Warming up is deeply important to exercising properly, efficiently and without the threat of injury mid-exercise. Warming up is exactly how it sounds; with small exercises to build yourself up to your workout, you increase your body’s core temperature, and hence blood-flow to your muscles and extremities. Cold muscles receive less blood, making them more prone to injury when you make major requests of them.
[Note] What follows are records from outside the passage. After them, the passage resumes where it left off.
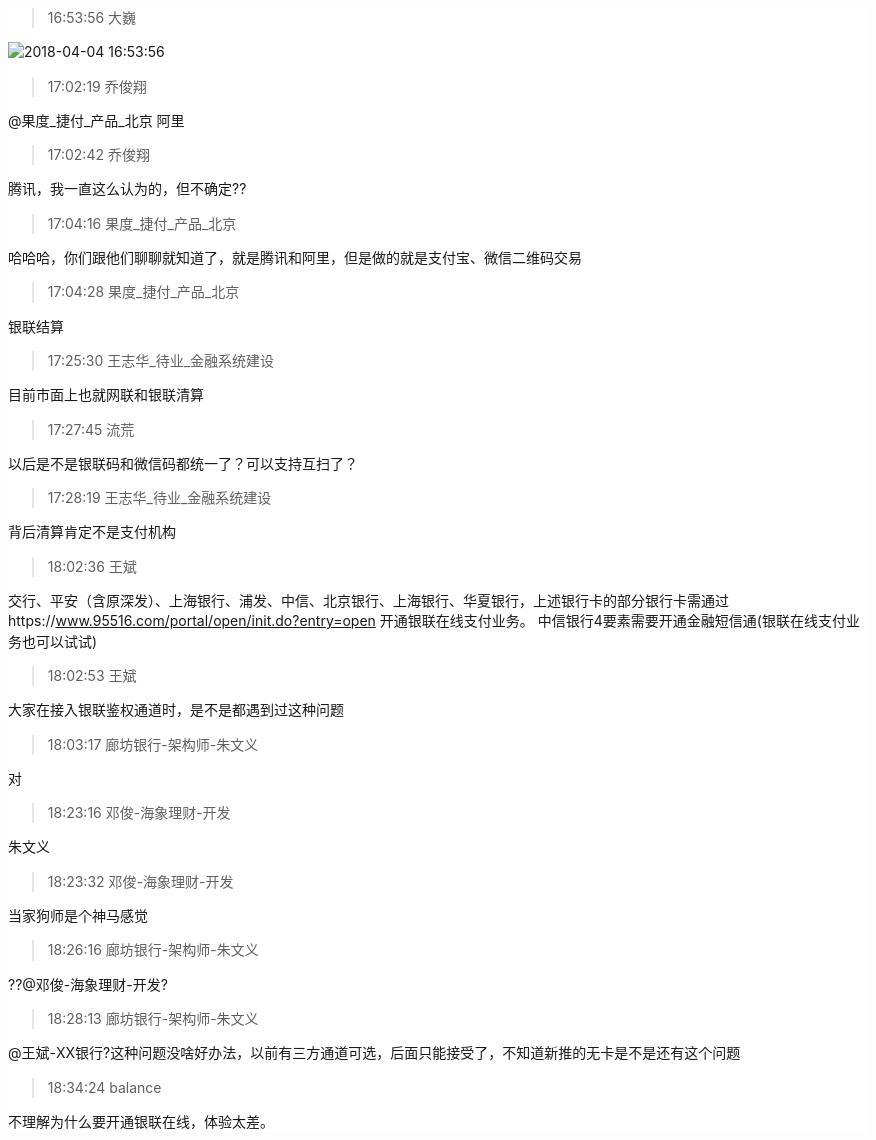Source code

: > 16:53:56  大巍  
   
![2018-04-04 16:53:56](http://static.cocolian.cn/img/201804/20180404_165356.png) 
   
> 17:02:19  乔俊翔  
   
@果度_捷付_产品_北京 阿里  
   
> 17:02:42  乔俊翔  
   
腾讯，我一直这么认为的，但不确定??  
   
> 17:04:16  果度_捷付_产品_北京  
   
哈哈哈，你们跟他们聊聊就知道了，就是腾讯和阿里，但是做的就是支付宝、微信二维码交易  
   
> 17:04:28  果度_捷付_产品_北京  
   
银联结算  
   
> 17:25:30  王志华_待业_金融系统建设  
   
目前市面上也就网联和银联清算  
   
> 17:27:45  流荒  
   
以后是不是银联码和微信码都统一了？可以支持互扫了？  
   
> 17:28:19  王志华_待业_金融系统建设  
   
背后清算肯定不是支付机构  
   
> 18:02:36  王斌  
   
交行、平安（含原深发）、上海银行、浦发、中信、北京银行、上海银行、华夏银行，上述银行卡的部分银行卡需通过https://www.95516.com/portal/open/init.do?entry=open 开通银联在线支付业务。 中信银行4要素需要开通金融短信通(银联在线支付业务也可以试试)  
   
> 18:02:53  王斌  
   
大家在接入银联鉴权通道时，是不是都遇到过这种问题  
   
> 18:03:17  廊坊银行-架构师-朱文义  
   
对  
   
> 18:23:16  邓俊-海象理财-开发  
   
朱文义  
   
> 18:23:32  邓俊-海象理财-开发  
   
当家狗师是个神马感觉  
   
> 18:26:16  廊坊银行-架构师-朱文义  
   
??@邓俊-海象理财-开发?  
   
> 18:28:13  廊坊银行-架构师-朱文义  
   
@王斌-XX银行?这种问题没啥好办法，以前有三方通道可选，后面只能接受了，不知道新推的无卡是不是还有这个问题  
   
> 18:34:24  balance  
   
不理解为什么要开通银联在线，体验太差。  
   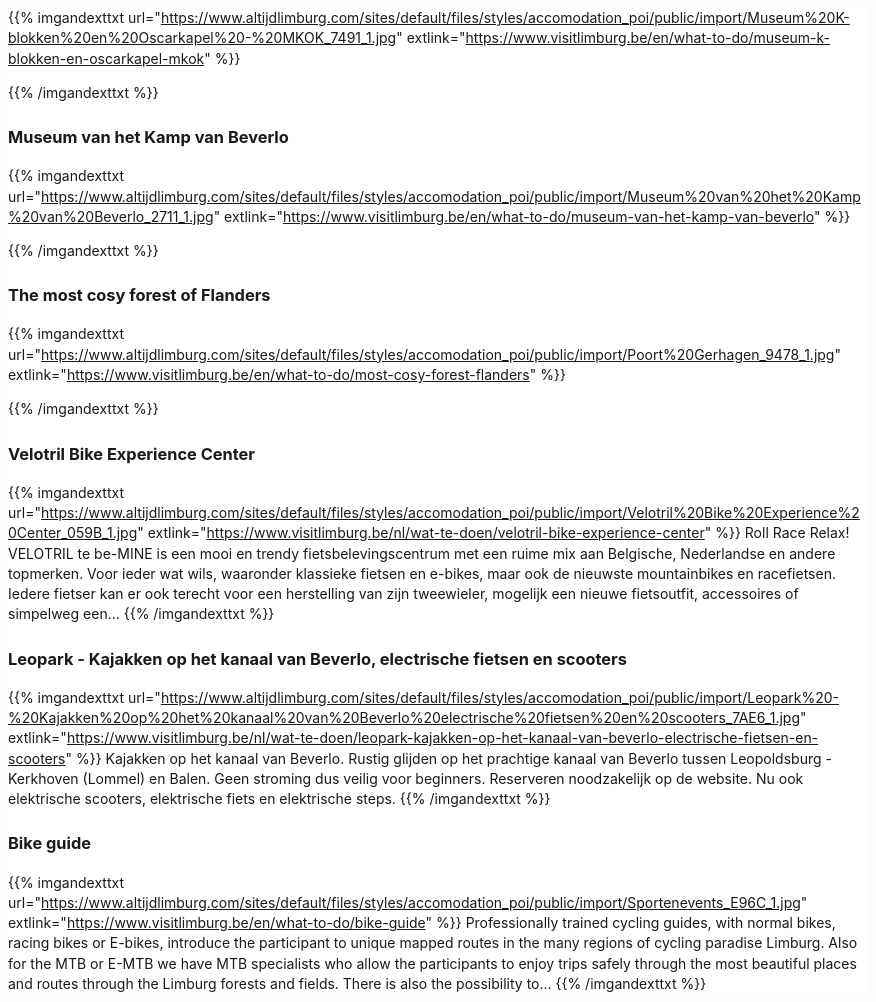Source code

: {{% imgandexttxt url="https://www.altijdlimburg.com/sites/default/files/styles/accomodation_poi/public/import/Museum%20K-blokken%20en%20Oscarkapel%20-%20MKOK_7491_1.jpg" extlink="https://www.visitlimburg.be/en/what-to-do/museum-k-blokken-en-oscarkapel-mkok" %}}

{{% /imgandexttxt %}}

### Museum van het Kamp van Beverlo

{{% imgandexttxt url="https://www.altijdlimburg.com/sites/default/files/styles/accomodation_poi/public/import/Museum%20van%20het%20Kamp%20van%20Beverlo_2711_1.jpg" extlink="https://www.visitlimburg.be/en/what-to-do/museum-van-het-kamp-van-beverlo" %}}

{{% /imgandexttxt %}}

### The most cosy forest of Flanders

{{% imgandexttxt url="https://www.altijdlimburg.com/sites/default/files/styles/accomodation_poi/public/import/Poort%20Gerhagen_9478_1.jpg" extlink="https://www.visitlimburg.be/en/what-to-do/most-cosy-forest-flanders" %}}

{{% /imgandexttxt %}}

### Velotril Bike Experience Center

{{% imgandexttxt url="https://www.altijdlimburg.com/sites/default/files/styles/accomodation_poi/public/import/Velotril%20Bike%20Experience%20Center_059B_1.jpg" extlink="https://www.visitlimburg.be/nl/wat-te-doen/velotril-bike-experience-center" %}}
Roll Race Relax! VELOTRIL te be-MINE is een mooi en trendy fietsbelevingscentrum met een ruime mix aan Belgische, Nederlandse en andere topmerken. Voor ieder wat wils, waaronder klassieke fietsen en e-bikes, maar ook de nieuwste mountainbikes en racefietsen. Iedere fietser kan er ook terecht voor een herstelling van zijn tweewieler, mogelijk een nieuwe fietsoutfit, accessoires of simpelweg een...
{{% /imgandexttxt %}}

### Leopark - Kajakken op het kanaal van Beverlo, electrische fietsen en scooters

{{% imgandexttxt url="https://www.altijdlimburg.com/sites/default/files/styles/accomodation_poi/public/import/Leopark%20-%20Kajakken%20op%20het%20kanaal%20van%20Beverlo%20electrische%20fietsen%20en%20scooters_7AE6_1.jpg" extlink="https://www.visitlimburg.be/nl/wat-te-doen/leopark-kajakken-op-het-kanaal-van-beverlo-electrische-fietsen-en-scooters" %}}
Kajakken op het kanaal van Beverlo. Rustig glijden op het prachtige kanaal van Beverlo tussen Leopoldsburg - Kerkhoven (Lommel) en Balen. Geen stroming dus veilig voor beginners. Reserveren noodzakelijk op de website. Nu ook elektrische scooters, elektrische fiets en elektrische steps.
{{% /imgandexttxt %}}

### Bike guide

{{% imgandexttxt url="https://www.altijdlimburg.com/sites/default/files/styles/accomodation_poi/public/import/Sportenevents_E96C_1.jpg" extlink="https://www.visitlimburg.be/en/what-to-do/bike-guide" %}}
Professionally trained cycling guides, with normal bikes, racing bikes or E-bikes, introduce the participant to unique mapped routes in the many regions of cycling paradise Limburg. Also for the MTB or E-MTB we have MTB specialists who allow the participants to enjoy trips safely through the most beautiful places and routes through the Limburg forests and fields. There is also the possibility to...
{{% /imgandexttxt %}}
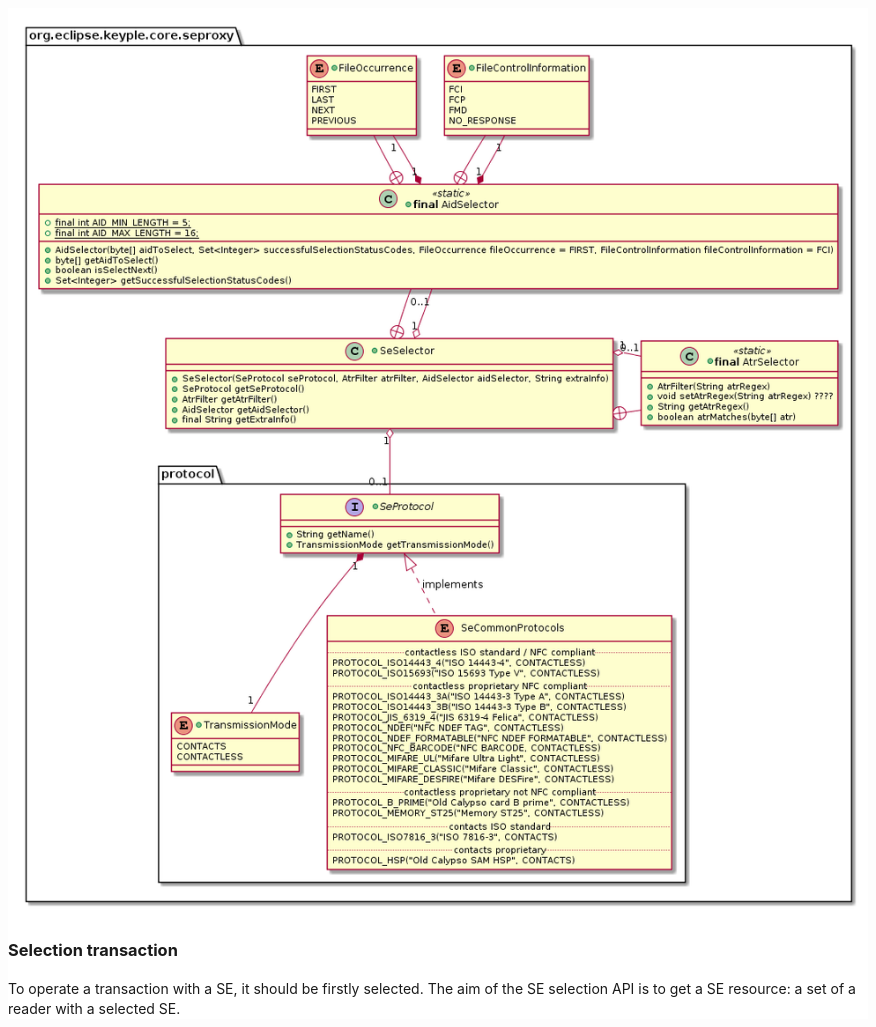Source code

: ![SE Proxy - SE Selector scheme](img/KeypleCore-5-SE_Proxy-SE_Selector.png "SE Proxy - SE Selector")


### Selection transaction
To operate a transaction with a SE, it should be firstly selected. The aim of the SE selection API is to get a SE resource: a set of a reader with a selected SE.
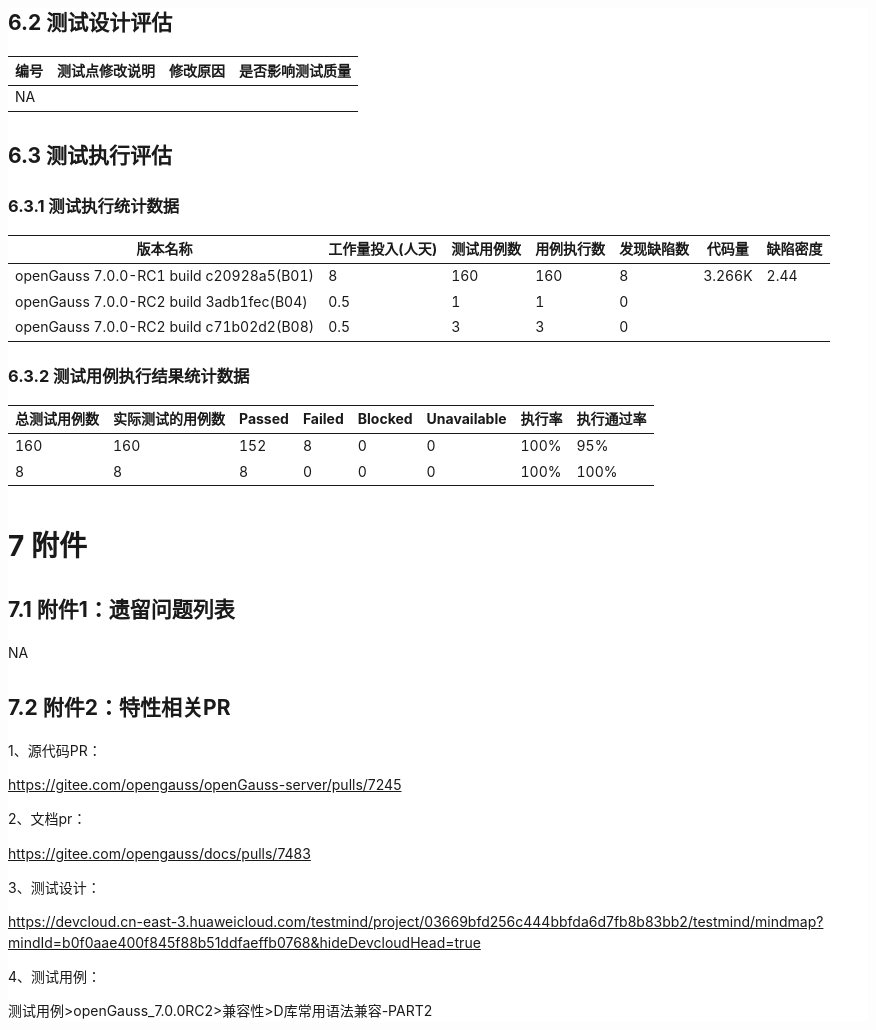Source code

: ## 6.2 测试设计评估

| 编号 | 测试点修改说明 | 修改原因 | 是否影响测试质量 |
| ---- | -------------- | -------- | ---------------- |
| NA   |                |          |                  |

## 6.3 测试执行评估

### 6.3.1 测试执行统计数据

| 版本名称                                | 工作量投入(人天) | 测试用例数 | 用例执行数 | 发现缺陷数 | 代码量 | 缺陷密度 |
| --------------------------------------- | ---------------- | ---------- | ---------- | ---------- | ------ | -------- |
| openGauss 7.0.0-RC1 build c20928a5(B01) | 8                | 160        | 160        | 8          | 3.266K | 2.44     |
| openGauss 7.0.0-RC2 build 3adb1fec(B04) | 0.5              | 1          | 1          | 0          |        |          |
| openGauss 7.0.0-RC2 build c71b02d2(B08) | 0.5              | 3          | 3          | 0          |        |          |

### 6.3.2 测试用例执行结果统计数据

| 总测试用例数 | 实际测试的用例数 | Passed | Failed | Blocked | Unavailable | 执行率 | 执行通过率 |
| ------------ | ---------------- | ------ | ------ | ------- | ----------- | ------ | ---------- |
| 160          | 160              | 152    | 8      | 0       | 0           | 100%   | 95%        |
| 8            | 8                | 8      | 0      | 0       | 0           | 100%   | 100%       |

# 7 附件

## 7.1 附件1：遗留问题列表

NA

## 7.2 附件2：特性相关PR

1、源代码PR：

https://gitee.com/opengauss/openGauss-server/pulls/7245

2、文档pr：

https://gitee.com/opengauss/docs/pulls/7483

3、测试设计：

https://devcloud.cn-east-3.huaweicloud.com/testmind/project/03669bfd256c444bbfda6d7fb8b83bb2/testmind/mindmap?mindId=b0f0aae400f845f88b51ddfaeffb0768&hideDevcloudHead=true

4、测试用例：

测试用例>openGauss_7.0.0RC2>兼容性>D库常用语法兼容-PART2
Using the Correct Equipment
If you’re at a gym, it might be tempting to use a complicated and interesting-looking piece of equipment. But if you don’t know how to use it properly, you might not be gaining anything from it at all – and may in fact be injuring yourself. Don’t be afraid to ask a personal trainer for assistance when it comes to more complicated equipment, and be sure to stick to exercises you know how to execute confidently if one is not available.
Choosing the Right Attire
Exercising in the wrong clothing can not only be detrimental to your performance, it can also be harmful to your body. For example, running in the wrong kind of shoes can cause such ailments as Achilles Tendonitis, as well as serious back and hip pain in the process. Wearing the correct attire can increase your range of movement, as well as reduce the risk of strain or injury as you exercise.
Choosing Your Regimen
As with using the incorrect equipment at the gym, using the wrong kind of exercises from the off can be dangerous. For example, if you’re recovering from a recent personal injury and trying to build your fitness back, going straight to deadlifts would be a terrible idea – additional strain is put on your neck and back, and no real benefits are gained without a proper ramp-up to that kind of exercise. Start out with light exercise, improve your breathwork and general fitness, and then you can think about the harder exercises.
Hydration is the final piece of the puzzle. Water plays an important role in the delivery of nutrients to your muscles, and with a reduction in the amount of water in your body comes the increased risk of muscle fatigue and cramp. You also lose inordinate amounts of fluid through sweating, which helps keep your body temperature low enough to avoid heat stress. Dehydration can make sweating difficult, increasing the likelihood of heat stress at the same time.